It might be nicknamed the red planet, but there’s a lot more to Mars than stones and dust. NASA’s images show plenty of hidden beauty and intrigue. We have been combing the archive to select a selection of the best and most intriguing images NASA has compiled. Chemical alteration Mars may not be much to look at today, but that doesn’t mean it is not filled with fascinating sights which tell tales about its history.
In the past, it is thought that water once ran on Mars, carving channels across the landscape and transporting sediment as it went. This image shows a spectral analysis from orbit that highlights chemical alteration at the surface caused by this water. This image from Jezero Crater delta shows a surface that’s rich in clay and carbonates. The landforms you can see are thought to go as far back over 3.6 billion years and are potentially home to ancient organic molecules along with other potential indications of microbial life. This is why NASA has selected this area as the landing site for the next Rover, that’s set to land on the planet at 2020.
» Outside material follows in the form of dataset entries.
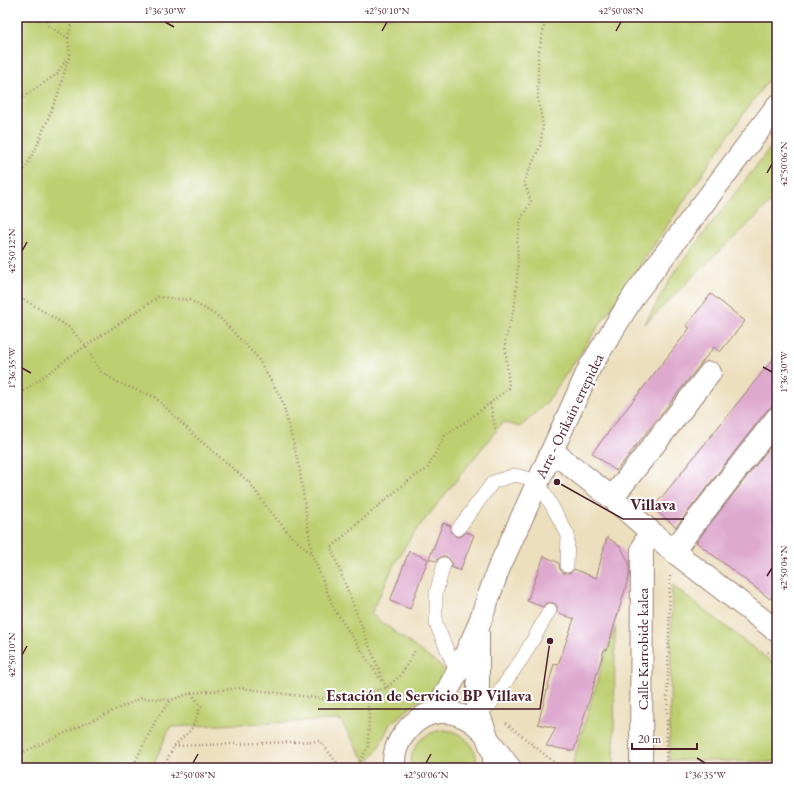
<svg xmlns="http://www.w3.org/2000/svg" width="794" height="785" font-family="'EB Garamond',serif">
	<rect width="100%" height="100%" fill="#fff"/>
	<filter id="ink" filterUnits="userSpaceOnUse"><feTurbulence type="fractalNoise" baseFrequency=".025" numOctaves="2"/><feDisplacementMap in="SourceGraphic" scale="8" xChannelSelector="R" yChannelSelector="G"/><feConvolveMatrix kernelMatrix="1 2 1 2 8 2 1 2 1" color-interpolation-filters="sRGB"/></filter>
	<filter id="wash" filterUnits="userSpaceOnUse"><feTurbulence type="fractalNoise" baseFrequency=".012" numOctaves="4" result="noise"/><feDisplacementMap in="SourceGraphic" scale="16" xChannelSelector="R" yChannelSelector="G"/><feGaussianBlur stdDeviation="0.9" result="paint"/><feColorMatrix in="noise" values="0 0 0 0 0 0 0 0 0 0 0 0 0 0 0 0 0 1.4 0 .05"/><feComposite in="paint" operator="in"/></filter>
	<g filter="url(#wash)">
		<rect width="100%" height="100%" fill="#ecdfbe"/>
		<!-- green -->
		<path fill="#becf71" stroke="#84774e" d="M17,17h760v51l-33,45 -197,289 -27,25 -17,-5 -92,115 -16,26 -24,51 76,57 -14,18 -43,35 -12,25 -11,15 -27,-44 -170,7 -18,41h-135z
			M777,139v56l-27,28 -36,33 -70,69 31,-54z
			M672,585l105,81v96l-108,-2z
			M615,627l-1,139h-42l28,-95z
			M444,730c19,1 36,18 32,38h-65c-2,-21 12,-36 33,-38z"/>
		<g id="blocks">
			<!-- building -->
			<path fill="#dea9cf" d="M711,294l34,27 -25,31 -6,-5 -98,124 -24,-18 98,-125 -4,-2z
				M777,354v52l-5,1 -5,3 -91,117 -23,-19z
				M777,438v152l-7,9 -74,-57z
				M443,523l8,3v6l6,5 5,-1 4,-4 8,3 -14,36 -9,-4 1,-5 -6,-6h-4l-6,5 -7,-2z
				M607,537l14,10 8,16v13l-22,74h-3l-30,101 -28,-5 10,-18 -18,-4 16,-60 4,1 16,-46 -17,-7v-6l-3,-3h-8l-3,4 -16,-6 17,-45 15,7 1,6 3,4h7l4,-4 22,9z
				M409,551l19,8 -18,50 -20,-8z"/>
		</g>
	</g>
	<g filter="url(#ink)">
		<use href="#blocks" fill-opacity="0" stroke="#9b7f74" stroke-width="1"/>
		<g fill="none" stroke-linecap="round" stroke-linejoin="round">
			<defs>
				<path id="service" d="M458,529l35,-47 22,-7 23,6 30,54 -1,31
					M444,564l-8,29v31l21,49
					M478,712l12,-7 33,-48 27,-47"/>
				<path id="minor" d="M552,451l60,47 61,53 104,80
					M612,498l98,-125
					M673,551l104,-133
					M641,768l1,-218 7,-18"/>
				<path id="tertiary" d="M490,742l20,26"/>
				<path id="secondary" d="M478,634v78l16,44v12
					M435,713l22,-40 21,-46 20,-57 92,-203 45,-73 142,-188
					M394,768c-1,-13 2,-24 10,-34 23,-31 57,-27 81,-1"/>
			</defs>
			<!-- service casing -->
			<use href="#service" stroke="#9b7f74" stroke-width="14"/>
			<!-- minor casing -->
			<use href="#minor" stroke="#9b7f74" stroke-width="24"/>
			<!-- tertiary casing -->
			<use href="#tertiary" stroke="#9b7f74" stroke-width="24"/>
			<!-- secondary casing -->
			<use href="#secondary" stroke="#9b7f74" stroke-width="24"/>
			<!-- path -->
			<path stroke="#9b7f74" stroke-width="2.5" stroke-dasharray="1 3" stroke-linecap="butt" d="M17,19l2,-2
				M68,38l5,-21
				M17,101l40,-27 10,-16
				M17,184l19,-36 22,-54 12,-40 -2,-16 -21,-13 -3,-8
				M17,295l53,33 16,18 14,25 19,12 36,14 41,40 54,46 19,27 23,27 20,17
				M17,396l60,-44 81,-55 32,3 29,17 38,40 25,43 17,66 13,88 22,55 48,73
				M490,404l6,27
				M670,576l-4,190 111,2
				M768,652l9,7
				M386,688l-55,-140 27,-25 51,-43 18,-11 18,-34 26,-17 38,-30 -4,-46 10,-38 3,-40 -1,-21 4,-24 10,-18 -7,-19 16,-36 3,-20 -5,-28v-42l8,-39
				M191,693l51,-5 95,13 49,-13 14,-12 16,-27
				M506,723l55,45 58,-2
				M174,746l146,-5 21,27
				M17,755l124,-57 30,2 20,-7 10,13 -10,24 -17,16 -11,22
				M132,768l25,-50 14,-18
				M356,768l12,-21 1,-29 -2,-24"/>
			<!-- service -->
			<use href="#service" stroke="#fff" stroke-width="13"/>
			<!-- minor -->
			<use href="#minor" stroke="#fff" stroke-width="22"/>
			<!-- tertiary -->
			<use href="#tertiary" stroke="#fff" stroke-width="22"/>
			<!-- secondary -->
			<use href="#secondary" stroke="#fff" stroke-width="22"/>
		</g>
	</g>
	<!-- ticks -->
	<path fill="none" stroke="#4a1f2b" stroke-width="1.5" d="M165,22l9,5M382,31l5,-9M616,31l5,-9M767,173l5,-9M22,251l5,-9M763,367l9,5M22,368l9,5M767,576l5,-8M22,655l5,-9M697,758l8,5M193,763l5,-9M426,763l5,-9"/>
	<g text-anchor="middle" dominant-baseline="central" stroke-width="4" stroke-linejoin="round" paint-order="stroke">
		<!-- street labels -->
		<g font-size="15" fill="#4a1f2b" stroke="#fff">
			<text transform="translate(569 416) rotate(-64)">Arre - Orikain errepidea</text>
			<text transform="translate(642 649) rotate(-90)">Calle Karrobide kalea</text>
		</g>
	</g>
	<!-- callouts -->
	<path fill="none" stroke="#4a1f2b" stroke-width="1.5" d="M557 482L623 519H684M550 641L540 709H318"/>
	<g fill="#4a1f2b" stroke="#fff" stroke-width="1.5">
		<circle cx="557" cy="482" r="4"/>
		<circle cx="550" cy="641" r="4"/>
	</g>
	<g font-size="16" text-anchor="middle" font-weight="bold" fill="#4a1f2b" stroke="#fff" stroke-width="4" stroke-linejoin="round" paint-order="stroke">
		<text x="653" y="510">Villava</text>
		<text x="429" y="701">Estación de Servicio BP Villava</text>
	</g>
	<!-- margin -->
	<rect width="794" height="785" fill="none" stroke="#fff" stroke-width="44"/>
	<!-- scale -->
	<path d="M632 743v6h65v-6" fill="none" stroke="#4a1f2b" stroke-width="2"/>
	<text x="638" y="743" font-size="12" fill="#4a1f2b" stroke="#ffffff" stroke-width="3" paint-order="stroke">20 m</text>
	<rect x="22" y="22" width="750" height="741" fill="none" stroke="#4a1f2b" stroke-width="1.5"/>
	<g font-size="10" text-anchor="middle" fill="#4a1f2b">
		<text x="165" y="14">1°36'30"W</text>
		<text x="387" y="14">42°50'10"N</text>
		<text x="621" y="14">42°50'08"N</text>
		<text transform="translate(783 164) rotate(-90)" y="4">42°50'06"N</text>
		<text transform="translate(11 251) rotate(-90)" y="4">42°50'12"N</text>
		<text transform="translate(11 368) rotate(-90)" y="4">1°36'35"W</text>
		<text transform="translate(783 372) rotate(-90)" y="4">1°36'30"W</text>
		<text transform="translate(783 568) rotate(-90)" y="4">42°50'04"N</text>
		<text transform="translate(11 655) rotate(-90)" y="4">42°50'10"N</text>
		<text x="193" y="778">42°50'08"N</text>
		<text x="426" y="778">42°50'06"N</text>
		<text x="705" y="778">1°36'35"W</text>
	</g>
</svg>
South Pole Spiders Worry not, these aren’t giant alien spiders, but instead, are cracks on the surface of Mars. This was captured from the Mars Reconnaissance Orbiter at the calendar year 2009 and shows a region of the South Pole of the reddish planet where cracks have appeared on the surface. It’s thought that these cracks have appeared as CO2 has escaped by melting ice and dissipated into the atmosphere. We are just glad they aren’t moving. Dust and frost on the surface In the middle of 2018, NASA’s Mars Reconnaissance Orbiter captured pictures of sand dunes in the northern regions of Mars. These appeared to show light coloured coatings of dust blown across other darker coastal regions.
Close observation shows some spots of dry ice around the edges of the dunes – spots that would rapidly turn into gas throughout the summer season. Blue dunes Another image from NASA’s Mars Reconnaissance Orbiter shows an area of Mars with classic barchan dunes (crescent-shaped sand dunes). These dunes have accumulated within the ground of the Lyot Crater. One area of the dunes, when color improved, seems like a cool turquoise blue showing it to be made of a much finer material than the surrounding area.
Another image of the exact same area recorded in 2017 shows some similarly bizarre and wonderful shapes in the crater. Frosty surface This image from the north pole of Mars shows thick icy layers on the surface of the planet. It’s not all just dust and rocks down there. This image was recorded from the Mars Reconnaissance Orbiter which picked up on the seasonal frost accumulating in this area.